Dans ce travail, nous avons aussi mis en évidence une correction des réponses émotionnelles naturellement exacerbées, qui peuvent être liées à des difficultés d’apprentissage, voire parfois des défauts cognitifs chez les sujets dystrophiques (Figure 2D) [9]. Cette partie de l’étude, menée en collaboration avec une équipe de l’Institut des neurosciences Paris Saclay (CNRS/Université Paris-Sud), démontre que la forme Dp427 de la dystrophine est cruciale pour le bon fonctionnement de certains neurones, et que les problèmes comportementaux observés lorsqu’il y a un déficit de cette protéine sont au moins partiellement réversibles chez la souris dystrophique adulte.

Enfin, nous avons démontré le potentiel thérapeutique des AON-tcDNA dans un modèle murin présentant un phénotype dystrophique beaucoup plus sévère que celui de la souris mdx [10] (souris doublement invalidée [dKO] pour la dystrophine et l’utrophine, dys-/utr-). En effet, la souris dKO est caractérisée par une forte scoliose, une activité motrice extrêmement limitée et une durée de vie réduite. Comme dans le modèle mdx, l’injection récurrente d’AON-tcDNA permet une amélioration très significative du phénotype dystrophique en général : restauration de dystrophine dans l’ensemble de la musculature squelettique, y compris dans le cœur, et augmentation importante des fonctions musculaires et motrices chez les souris traitées.

Une propriété particulièrement intéressante des AON-tcDNA est qu’ils persistent relativement longtemps dans les tissus tout en étant fonctionnels (Figure 3), permettant à terme d’espacer les traitements. D’autre part, bien que les AON-tcDNA ne soient pas dégradés dans l’organisme, ils sont toutefois évacués progressivement, assurant la réversibilité possible du traitement. Les analyses toxicologiques complémentaires sont en cours, et les premiers résultats semblent indiquer que ces nouveaux AON sont bien tolérés à fortes doses chez la souris.

DONNÉES FOURNIES:
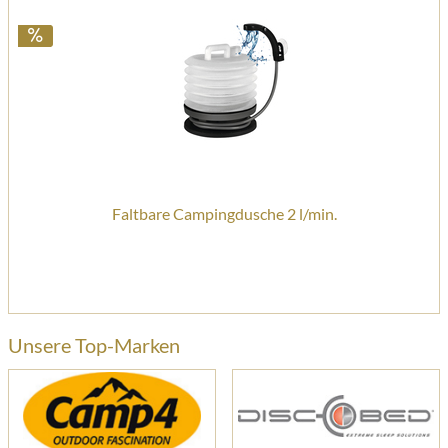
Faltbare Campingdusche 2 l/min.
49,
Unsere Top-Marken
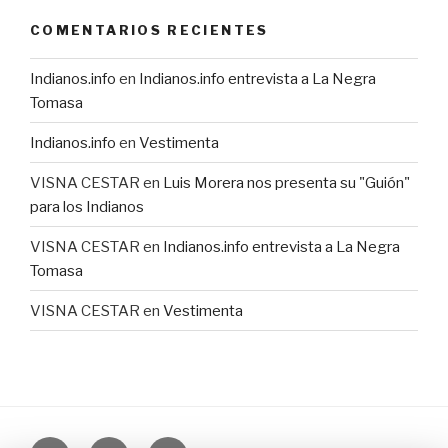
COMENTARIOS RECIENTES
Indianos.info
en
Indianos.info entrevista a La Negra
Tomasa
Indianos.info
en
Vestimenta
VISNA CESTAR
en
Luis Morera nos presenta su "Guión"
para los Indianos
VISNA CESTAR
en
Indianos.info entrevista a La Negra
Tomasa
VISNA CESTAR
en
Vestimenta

...

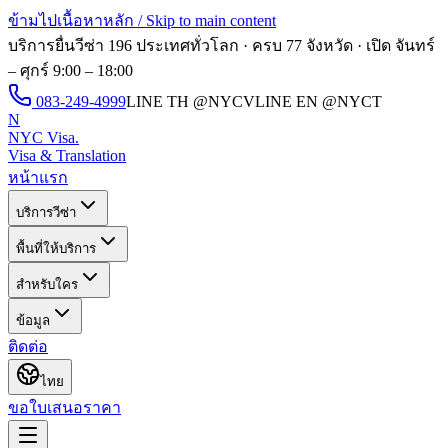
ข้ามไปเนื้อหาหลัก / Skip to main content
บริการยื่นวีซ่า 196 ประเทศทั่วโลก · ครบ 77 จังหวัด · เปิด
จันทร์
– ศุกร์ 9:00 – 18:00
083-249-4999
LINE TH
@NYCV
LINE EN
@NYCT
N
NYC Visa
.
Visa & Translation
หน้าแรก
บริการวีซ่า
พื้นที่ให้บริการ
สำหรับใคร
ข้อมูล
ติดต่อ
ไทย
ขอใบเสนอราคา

EXERCICE: Rédigez la suite du texte sur le traitement des souris dystrophiques par les AON-tcDNA, en partant de sa dernière phrase.

VOTRE RÉPONSE:
Perspectives en thérapeutique humaine

À ce jour, les mécanismes sous-tendant l’efficacité de ces AON de troisième génération sont encore mal compris. Hormis leur très forte affinité pour l’ARN, leur efficacité pourrait être en partie liée à leur capacité à former spontanément des agrégats de type « nanoparticules » supposés mimer l’effet de certains agents transfectants. Quoiqu’il en soit, cette nouvelle génération d’AON compatibles avec un traitement systémique et accédant à l’ensemble des compartiments de l’organisme, y compris le système nerveux central, ouvre des perspectives vers de nombreuses applications thérapeutiques, et en particulier pour les maladies génétiques du système neuromusculaire. Enfin, ces travaux confortent le rationnel de l’approche de « saut d’exon » dans le cadre de la myopathie de Duchenne, pour laquelle une grande majorité de patients est théoriquement éligible. Il est toutefois important de souligner que la mise en application de ces traitements, en particulier pour les mutations singulières ou pour les cohortes de patients extrêmement petites, se heurtera aux coûts de développement des différents oligonucléotides antisens qu’il conviendra de considérer à juste titre comme des médicaments différents. Aussi, sans une réflexion éthique et un accompagnement réglementaire appropriés, on peut craindre que certaines applications possibles et rationnelles soient abandonnées faute de débouchés économiques suffisants, générant de graves inégalités et désillusions au sein des populations de malades.

Liens d’intérêt

Luis Garcia déclare avoir des liens durables avec l’entreprise Synthena qui produit les tricyclo-ADN.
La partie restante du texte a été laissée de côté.